Le bouleversement de l’économie par le numérique

Depuis le développement de l’informatique d’une part et celui des réseaux d’autre part, c’est toute l’économie qui est entrée dans une nouvelle ère dans laquelle aucun secteur ne sera épargné.

La question de l’économie numérique peut être abordée en distinguant d’une part les concepteurs, c’est à dire les entreprises ou organismes de recherche qui imaginent et produisent les nouveaux outils et services du numérique (matériel, applications et autres innovations) et d’autre part, les entreprises dans leur ensemble qui s’approprient ces nouveaux outils pour évoluer dans leur manière de vendre, produire, s’organiser, se faire connaître ou conquérir de nouveaux marchés, et contribuent à la transition numérique de l’économie.

1. La conception d’outils numériques
La fabrication d’applications et de logiciels dans tous les domaines d’activité est également devenue une activité parfois très lucrative.
Les plus grosses capitalisations boursières sont Google, moteur de recherche de contenu internet, Amazon, plateforme de vente en ligne de produits que l’entreprise ne produit pas, et enfin Apple, spécialisée dans la production de matériel et d’applications, Facebook et Microsoft n’étant pas loin.
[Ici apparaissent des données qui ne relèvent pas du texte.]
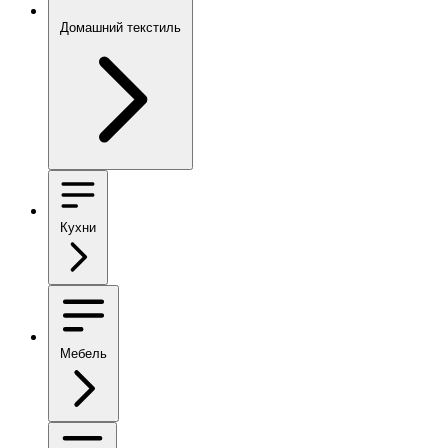
Домашний текстиль
Кухни
Мебель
2. La transition numérique de l’économie
De manière très basique, le numérique offre la possibilité à n’importe quelle entreprise de faire connaître son savoir-faire à l’échelle planétaire, chose qui n’était pas encore facile il y a encore 20 ans. Les sites internet de vente en ligne dont la fabrication peut intervenir en moins de 24 heures, offrent également la possibilité de conquérir de nouveaux marchés.
Aujourd’hui, il apparaît que les sites internet, les applications en tout genre ne constituent plus un outil de travail parmi d’autres, mais bien une condition sine qua non de la survie de l’entreprise dans un contexte hyper-concurrentiel.

3. Le numérique pour profiter de nouvelles formes de financement
Le financement participatif ou crowdfunding offre la possibilité de financer les projets n’ayant pas la possibilité de passer par les canaux classiques (banques ou marchés financiers) du fait d’un risque trop élevé ou la non viabilité financière du projet.